Como es sabido, la Inquisición
persiguió con saña la alcahuetería, que tantos abusos propiciaba. En este caso
también se mantuvo la tradición alfonsí, pues en su magna obra se advertía a
quienes osaran hacer hechizos para «enamorar los omes con las mujeres nin para
departir el amor que algunos ouiessen entre si». Hasta tal punto estaba
identificada esta figura que adquirió perfiles literarios con la publicación de
La Celestina, nombre dado a la Tragicomedia de Calisto y Melibea, que en
la Partida Séptima se incluye una
definición de los alcahuetes, «ayudadores del pecado», de los que se dice que
«son una manera de gente, de que viene mucho mal a la tierra. Ca sus palabras
dañan a los que los creen, e los traen al pecado de luxuria». Todo ello conduce
a una incómoda realidad incompatible con los prejuicios de gran parte de
nuestra autoproclamada, adanista y plurinacional izquierda: ¿cabría adjudicar
cierta dosis feminista a la tradición legal española e incluso al Santo Oficio?

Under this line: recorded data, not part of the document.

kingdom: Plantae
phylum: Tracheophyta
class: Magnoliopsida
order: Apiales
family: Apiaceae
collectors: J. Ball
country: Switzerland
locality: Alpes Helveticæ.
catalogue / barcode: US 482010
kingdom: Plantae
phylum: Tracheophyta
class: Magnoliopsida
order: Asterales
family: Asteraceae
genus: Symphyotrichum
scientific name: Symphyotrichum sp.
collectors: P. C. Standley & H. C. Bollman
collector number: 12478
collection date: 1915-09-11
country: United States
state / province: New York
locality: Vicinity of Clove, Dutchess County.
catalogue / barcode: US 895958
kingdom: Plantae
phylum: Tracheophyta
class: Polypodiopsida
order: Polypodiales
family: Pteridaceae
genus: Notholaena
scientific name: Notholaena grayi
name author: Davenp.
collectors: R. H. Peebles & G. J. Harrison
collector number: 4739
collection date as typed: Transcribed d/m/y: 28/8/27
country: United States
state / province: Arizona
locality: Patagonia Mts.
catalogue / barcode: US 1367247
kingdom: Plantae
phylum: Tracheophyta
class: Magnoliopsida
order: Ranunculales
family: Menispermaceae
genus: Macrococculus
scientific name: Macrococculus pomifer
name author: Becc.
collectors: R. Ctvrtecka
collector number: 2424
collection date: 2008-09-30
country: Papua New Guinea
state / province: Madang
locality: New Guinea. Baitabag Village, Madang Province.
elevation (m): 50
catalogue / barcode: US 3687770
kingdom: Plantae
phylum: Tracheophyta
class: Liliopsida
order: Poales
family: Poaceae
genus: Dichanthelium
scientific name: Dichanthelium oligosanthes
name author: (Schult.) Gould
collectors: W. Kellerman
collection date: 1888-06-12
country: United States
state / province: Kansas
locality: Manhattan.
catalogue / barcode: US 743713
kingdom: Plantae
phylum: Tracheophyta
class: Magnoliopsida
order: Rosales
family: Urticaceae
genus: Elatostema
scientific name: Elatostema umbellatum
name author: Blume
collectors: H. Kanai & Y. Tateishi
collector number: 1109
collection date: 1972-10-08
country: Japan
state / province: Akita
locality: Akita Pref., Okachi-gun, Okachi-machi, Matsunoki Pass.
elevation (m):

A la desazón que puede producir tal
interrogante hemos de añadir otro desasosegante cuestionamiento derivado de un
dato ofrecido por la republicana pluma de Claudio Sánchez Albornoz en su
clásico España: un enigma histórico. Según
narra don Claudio, para desengaño de beatos europeístas, los Pirineos fueron
algo más que una frontera política entre Francia y España, pues mientras al
norte, Jean Froissart creía en hadas y ninfas y admitía la posibilidad de que
los caballeros se pudieran convertir en osos y los espíritus en cerdos, el
canciller Ayala tan sólo creía en los milagros, obra divina, al cabo. Refiere
también Sánchez Albornoz el caso de Gilles de Rais, que sacrificó a Satán
ciento cuarenta niños con el fin de obtener oro y poder.
Estos y otros muchos casos podrían
esgrimirse ante los muchos cultivadores de la imagen de una España y una
Iglesia católica caracterizadas por su fanatismo. Un colectivo integrado por
individuos de ambos hemisferios encantados de seguir disfrutando de la mieles
que ofrece la interminable rave negrolegendaria.